Interestingly, the aroma of this one once again reminds us of goldenrod honey.  The taste, however, is of cherry, with some woody notes, and is very fresh.  Our server notes that it will age well.  Good.

7.  05 Cabernet Sauvignon Tuthills Lane Vineyard         $60

They have three different parcels of land (of about 30 acres each), so this one is named for the particular place where the vines are grown.  The aroma is cherry and mineral, and the wine is dry but soft, with some lovely fruit flavors.  We are informed that Robert Parker gave it a 90, and the quote from him is almost delirious.  Perhaps he got a bit carried away?

8.  07 Merlot Tuthills Lane Vineyard          $60

Not much aroma to this one, with some fruit/berry taste and some wood.  Parker (according to the tasting menu) described the taste as “cherry pit” and gave it a 92.  Not sure why.

But wait, there’s more!  Out on the patio, in the calm before the storm, they are selling platters of oysters, $20 for a dozen.  So we buy two glasses of the Dry Riesling ($6 each) and pay for a plate of oysters and enjoy the late October sun on the patio as we gaze out at the vineyard.

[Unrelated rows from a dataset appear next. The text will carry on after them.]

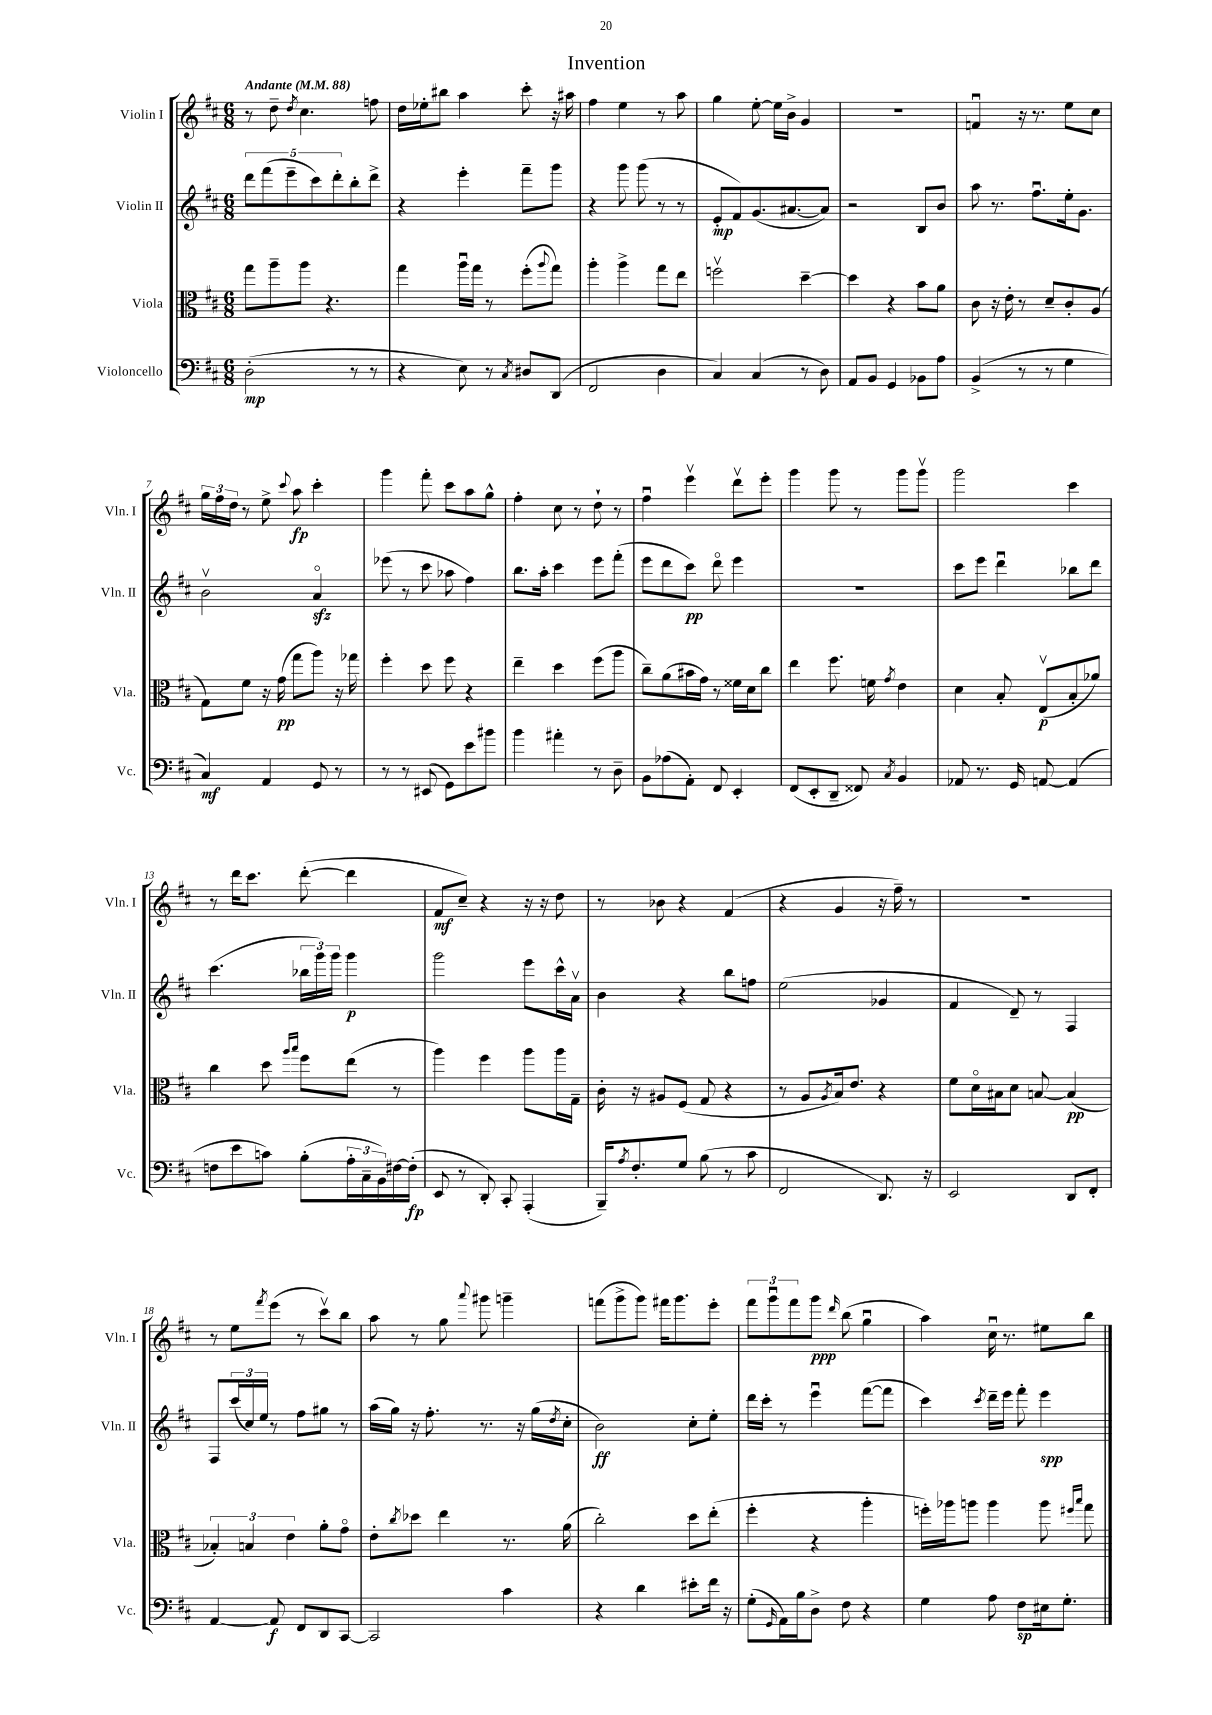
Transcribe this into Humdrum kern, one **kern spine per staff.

**kern	**kern	**kern	**kern
*staff4	*staff3	*staff2	*staff1
*clefF4	*clefC3	*clefG2	*clefG2
*k[f#c#]	*k[f#c#]	*k[f#c#]	*k[f#c#]
*M6/8	*M6/8	*M6/8	*M6/8
*MM88	*MM88	*MM88	*MM88
(2D'\	8gg\L	10ddd\L	8r
.	.	(10fff#\	.
.	8aa~\	.	8dd~\
.	.	10eee~\	.
.	.	.	8qdd/
.	8aa\J	.	4.cc#\
.	.	10ccc#\)	.
.	4.r	.	.
.	.	10ddd'\	.
8r	.	8bb'\	.
8r	.	8ddd^\J	8ff\
=	=	=	=
4r	4gg\	4r	16dd\LL
.	.	.	16ee-'\J
.	.	.	8bb#\J
8E\)	16aau\LL	4eee'\	4aa\
.	16gg\JJ	.	.
8r	8r	.	.
8qC#/	.	.	.
8D#/L	(8ff#'\L	8fff#~\L	8ccc#'\
.	8qqaa/	.	.
(8DD/J	8gg\J)	8ggg\J	16r
.	.	.	16aa#\
=	=	=	=
2FF#/	4aa'\	4r	4ff#\
.	4aa^\	8ggg\	4ee\
.	.	(8ggg\	.
4D\	8gg\L	8r	8r
.	8ee\J	8r	8aa\
=	=	=	=
4C#/)	2ffv\	8e'/L	4gg\
.	.	8f#/)	.
(4C#/	.	(8.g/	[8ee'\
.	.	.	16ee\]LL
.	.	[8.a#/	16b^\JJ
8r	[4dd~\	.	4g/
8D\)	.	8a#/]J)	.
=	=	=	=
8AA/L	4dd\]	2r	2.r
8BB/J	.	.	.
4GG/	4r	.	.
8BB-\L	8b\L	8B/L	.
8A\J	8a\J	8b/J	.
=	=	=	=
(4BB^/	8c#\	8aa\	4fu/
.	16r	8.r	.
.	16e'\	.	.
8r	8r	.	16r
.	.	8.ff#u\L	8.r
8r	8d~/L	.	.
4G\	8c#'/	16ee'\k	8ee\L
.	.	8.g\J	.
.	(8A/J	.	8cc#\J
=	=	=	=
4C#/)	8G\L)	2bv\	24gg\LL
.	.	.	24ff#\
.	.	.	24dd\JJ
.	8f#\J	.	8r
4AA/	16r	.	8ee^\
.	(16g\	.	.
.	.	.	8qqccc#/
.	8gg\L	.	8aa\
8GG/	8aa\J)	4ao/	4ccc#'\
8r	16r	.	.
.	16gg-\	.	.
=	=	=	=
8r	4ff#'\	(8eee-\	4ggg\
8r	.	8r	.
(8EE#/	8dd\	8ccc#\	8fff#'\
8GG\L)	8ff#\	8aa-\	8ccc#\L
8e\	4r	4ff#\)	8aa\
8b#\J	.	.	8gg^^\J
=	=	=	=
4b\	4ee~\	8.bb\L	4ff#'\
.	.	16aa'\Jk	.
4a#'\	4dd\	4ccc#\	8cc#\
.	.	.	8r
8r	(8ff#\L	8eee\L	8dd`\
8D~\	8aa\J	(8fff#'\J	8r
=	=	=	=
8BB\L	8cc#~\L)	8eee\L	4ff#u\
(8A-\	(8a\	8ddd\	.
8AA'\J)	16b#\L	8ccc#\J)	4eeev\
.	16g\JJ)	.	.
8FF#/	8r	8dddo\	.
4EE'/	16f##\LL	4eee\	8dddv\L
.	16d\J	.	.
.	8cc#\J	.	8eee'\J
=	=	=	=
(8FF#/L	4ee\	2.r	4ggg\
8EE'/	.	.	.
8DD~/J	8.ff#\	.	8ggg\
8FF##/)	.	.	8r
.	16f\	.	.
8qC#/	8qg/	.	.
4BB/	4e\	.	8ggg\L
.	.	.	8gggv\J
=	=	=	=
8AA-/	4d\	8ccc#\L	2ggg\
8.r	.	8eee\J	.
.	8B'/	4dddu\	.
16GG/	.	.	.
[8AA/	(8Ev/L	.	.
(4AA/]	8B'/	8bb-\L	4ccc#\
.	8a-/J)	8ddd\J	.
=	=	=	=
8F\L	4cc#\	(4.ccc#\	8r
8e\	.	.	16ddd\LK
.	.	.	8.ccc#\J
8c\J)	8dd\	.	.
.	16qqaa/LL	.	.
.	16qqbb/JJ	.	.
(8B'\L	8ff#\L	24bb-\LL	([8ddd'\
.	.	24ggg\)	.
.	.	24ggg\JJ	.
24A'\L	(8ee\J	4ggg\	4ddd\]
24C#~\	.	.	.
24BB\)	.	.	.
[16F#\	8r	.	.
(16F#'\]JJ	.	.	.
=	=	=	=
8EE/	4aa\)	2ggg\	8f#/L
8r	.	.	8cc#~/J)
8DD'/)	4ff#\	.	4r
8CC#'/	.	.	.
(4AAA'/	8aa\L	8eee\L	16r
.	.	.	16r
.	16aa\L	16ccc#^^\L	8dd\
.	16G~\JJ	16av\JJ	.
=	=	=	=
16BBB~/LK)	16c#'\	4b\	8r
8qA/	.	.	.
8.F#'/	16r	.	.
.	8A#/L	.	8b-\
8G/J	(8F#/J	4r	4r
(8B\	8G/	.	.
8r	4r	8bb\L	(4f#/
8c#\	.	8ff\J	.
=	=	=	=
2FF#/	8r	(2ee\	4r
.	8A/L	.	.
.	8qA/	.	.
.	16B/k)	.	4g/
.	8.e/J	.	.
8.DD/)	4r	4g-/	16r
.	.	.	16ff#~\)
.	.	.	8r
16r	.	.	.
=	=	=	=
2EE/	8f#\L	4f#/	2.r
.	16do\L	.	.
.	16B#\J	.	.
.	8d\J	8d~/)	.
.	[8B/	8r	.
8DD/L	(4B/]	4F#/	.
8FF#'/J	.	.	.
=	=	=	=
[4AA/	6B-'/)	8F#/L	8r
.	.	(24ccc#/L	8ee\L
.	6B/	24cc#/)	.
.	.	24ee/JJ	.
.	.	.	8qfff#/
8AA/]	.	8r	(8eee\J
.	6e\	.	.
8FF#/L	.	8ff#\L	8r
8DD/	8a'\L	8gg#\J	8ccc#v\L)
[8CC#/J	8go\J	8r	8bb\J
=	=	=	=
2CC#/]	8e'\L	(16aa\LL	8aa\
.	.	16gg\JJ)	.
.	8qcc#/	.	.
.	8dd-\J	16r	8r
.	.	8.ff#'\	.
.	4ee\	.	8gg\
.	.	.	8qqaaa/
.	.	8.r	8ggg#\
4c#\	8.r	.	4ggg~\
.	.	16r	.
.	.	(16gg\LL	.
.	.	8qdd/	.
.	(16a\	16cc#'\JJ	.
=	=	=	=
4r	2cc#'\)	2b\)	(8fff\L
.	.	.	8ggg^\
4d\	.	.	8ggg\J)
.	.	.	16fff#\LK
.	.	.	8.ggg\
8e#'\L	8dd\L	8cc#'\L	.
16f#\Jk	(8ee'\J	8ee'\J	8eee'\J
16r	.	.	.
=	=	=	=
(8G'\L	4ff#'\	16ddd\LL	12fff#\L
.	.	16ccc#'\JJ	.
.	.	.	12gggu\
16qqGG/	.	.	.
16AA\L)	.	8r	.
.	.	.	12fff#\
16B\J	.	.	.
8D^\J	4r	4eeeu\	8ggg\J
.	.	.	16qqddd/
8F#\	.	.	(8bb\
4r	4aa'\	([8fff#\L	4ggu\
.	.	8fff#\]J	.
=	=	=	=
4G\	16ff'\LL)	4ccc#\)	4aa\)
.	16aa-\J	.	.
.	8aa\J	.	.
.	.	8qccc#/	.
8A\	4aa\	16ddd~\LL	16cc#u\
.	.	16eee\JJ	8.r
8F#\L	.	8fff#'\	.
16E#\k	8aa\	4eee\	8ee#\L
8.G'\J	.	.	.
.	16qqff#/LL	.	.
.	16qqbb/JJ	.	.
.	8gg\	.	8bb\J
==	==	==	==
*-	*-	*-	*-
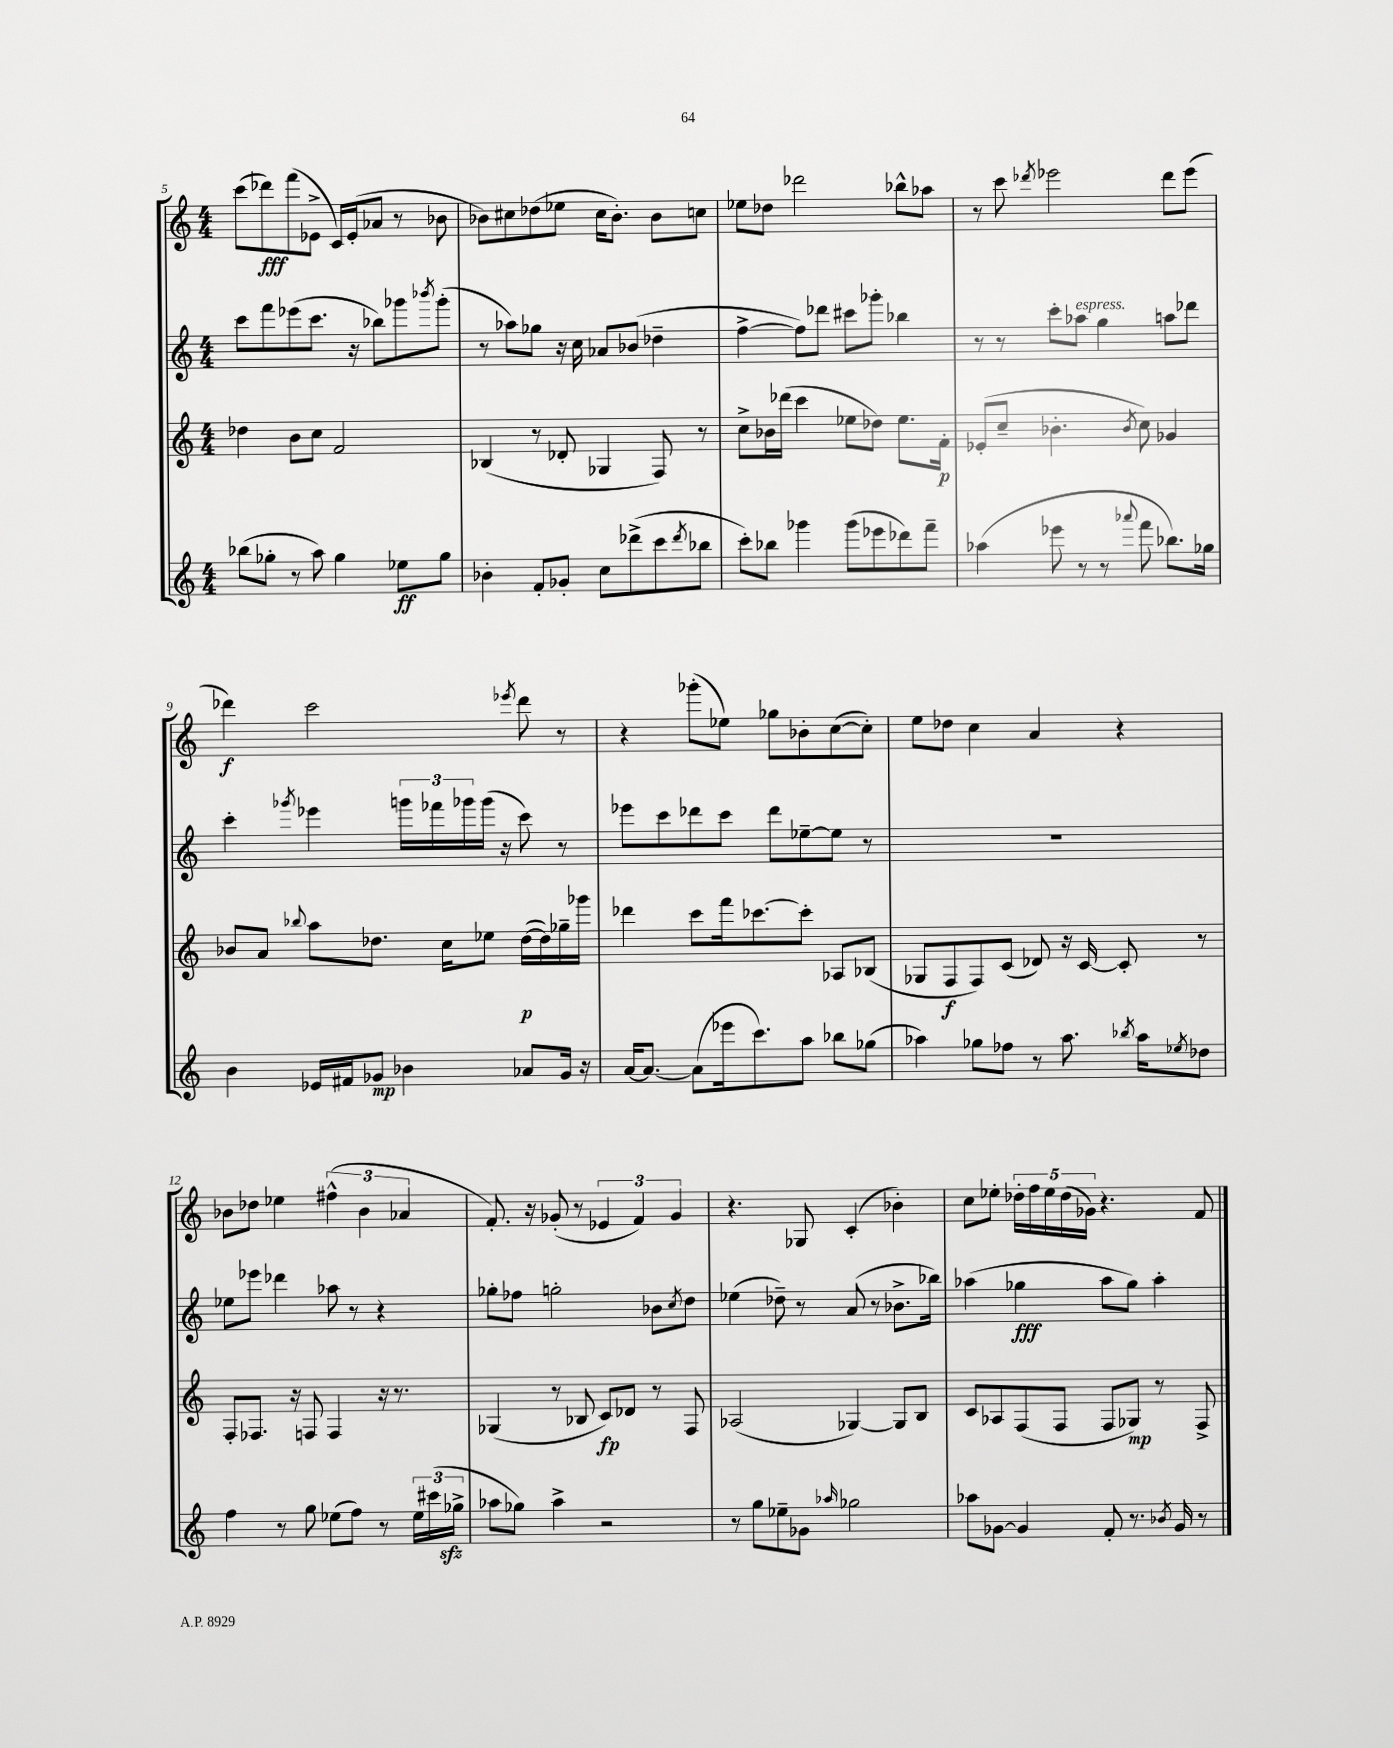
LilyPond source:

<<
\new StaffGroup <<
\new Staff = "s0" {
    \clef treble \key c \major \numericTimeSignature \time 4/4
    c'''8( des'''8\fff) f'''8( ees'8-> c'16) ees'16-.( aes'8 r8 bes'8 |
    bes'8) cis''8 des''8( ees''8 cis''16 bes'8.-.) bes'8 c''8 |
    ees''8 des''8 des'''2 bes''8-^ aes''8 |
    r8 c'''8 \acciaccatura { des'''8 } ees'''2 des'''8 ees'''8( |
    des'''4\f) c'''2 \acciaccatura { ees'''8 } des'''8 r8 |
    r4 ges'''8-.( ees''8) ges''8 bes'8-. c''8~( c''8-.) |
    e''8 des''8 c''4 a'4 r4 |
    bes'8 des''8 ees''4 \tuplet 3/2 { fis''4-^( bes'4 aes'4 } |
    f'8.-.) r16 ges'8-.( r8 \tuplet 3/2 { ees'4 f'4) ges'4 } |
    r4. ges8 c'4-.( bes'4-.) |
    c''8 ees''8-. \tuplet 5/4 { des''16-. f''16 ees''16 des''16( ges'16) } r4. f'8 \bar "|." |
}
\new Staff = "s1" {
    \clef treble \key c \major \numericTimeSignature \time 4/4
    c'''8 f'''8 ees'''8( c'''8. r16 bes''8) ges'''8 \acciaccatura { bes'''8 } ges'''8-.( |
    r8 aes''8) ges''8 r16 c''16 aes'8 bes'8( des''4-- |
    f''4~-> f''8) des'''8 cis'''8 ges'''8-. bes''4 |
    r8 r8 c'''8-. aes''8^\markup { \italic "espress." } g''4 a''8 des'''8 |
    c'''4-. \acciaccatura { ges'''8 } ees'''4 \tuplet 3/2 { g'''16 fes'''16 ges'''16 } ges'''16( r16 c'''8) r8 |
    ees'''8 c'''8 des'''8 c'''8 des'''8 ees''8~-- ees''8 r8 |
    R1 |
    ees''8 ees'''8 des'''4 aes''8 r8 r4 |
    ges''8-. fes''8 g''2-. bes'8 \acciaccatura { c''8 } d''8 |
    ees''4( des''8--) r8 a'8( r8 bes'8.-> bes''16) |
    aes''4( ges''4\fff aes''8 ges''8) aes''4-. \bar "|." |
}
\new Staff = "s2" {
    \clef treble \key c \major \numericTimeSignature \time 4/4
    des''4 b'8 c''8 f'2 |
    bes4( r8 des'8-. ges4 f8) r8 |
    c''8-> bes'16 des'''16( c'''4 ees''8 des''8) ees''8. f'16-.\p |
    ees'8-.( c''8-- bes'4.-. \acciaccatura { bes'8 } c''8) ges'4 |
    bes'8 a'8 \appoggiatura { bes''8 } a''8 des''8. c''16 ees''8 des''16~\p( des''16) ges''16-- ges'''16 |
    des'''4 c'''8 f'''16 ces'''8.~ ces'''8-. aes8 bes8( |
    ges8 f8\f f8) c'8( des'8) r16 c'16~ c'8-. r8 |
    f8-. fes8. r16 f8 f4 r16 r8. |
    ges4( r8 bes8 c'8\fp) des'8 r8 f8 |
    aes2( ges4~) ges8 b8 |
    c'8 aes8 f8( f8 f8 ges8\mp) r8 f8-> \bar "|." |
}
\new Staff = "s3" {
    \clef treble \key c \major \numericTimeSignature \time 4/4
    bes''8( ges''8-. r8 a''8) ges''4 ees''8\ff ges''8 |
    bes'4-. f'8-. ges'8-. c''8 des'''8->( c'''8 \acciaccatura { des'''8 } bes''8 |
    c'''8-.) bes''8 ges'''4 ges'''8( ees'''8 des'''8) f'''8-- |
    aes''4( ees'''8 r8 r8 \appoggiatura { aes'''8 } f'''8 bes''8.) ges''16 |
    b'4 ees'16 fis'16 ges'8\mp bes'4 aes'8 ges'16 r16 |
    a'16~ a'8.~ a'8( ees'''16 c'''8.) a''8 bes''8 ges''8( |
    aes''4) ges''8 fes''8 r8 aes''8. \acciaccatura { bes''8 } aes''16 \acciaccatura { ees''8 } des''8 |
    f''4 r8 g''8 ees''8( f''8) r8 \tuplet 3/2 { ees''16 cis'''16( ges''16->\sfz } |
    aes''8 ges''8) aes''4-> r2 |
    r8 g''8 ees''8-- ges'8 \grace { aes''16 } ges''2 |
    aes''8 ges'8~ ges'4 f'8-. r8. \acciaccatura { bes'8 } ges'16 r8 \bar "|." |
}
>>
>>
\layout { \context { \Score currentBarNumber = #5 } }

The oysters are wonderful–essence of ocean!  Too good to even need a squirt of lemon, they are fresh and brimming with liquid, and come, we are told, from Peconic Bay right near Southold.  The wine goes perfectly with them, and I decide this is a great way to start celebrating my birthday (which I will continue that evening with dinner at Noah’s in Greenport).

Reasons to visit:  Pleasant tasting room with well-informed servers (and buses and limos by appointment only); Festival Red, Dry Riesling; oysters if they have them.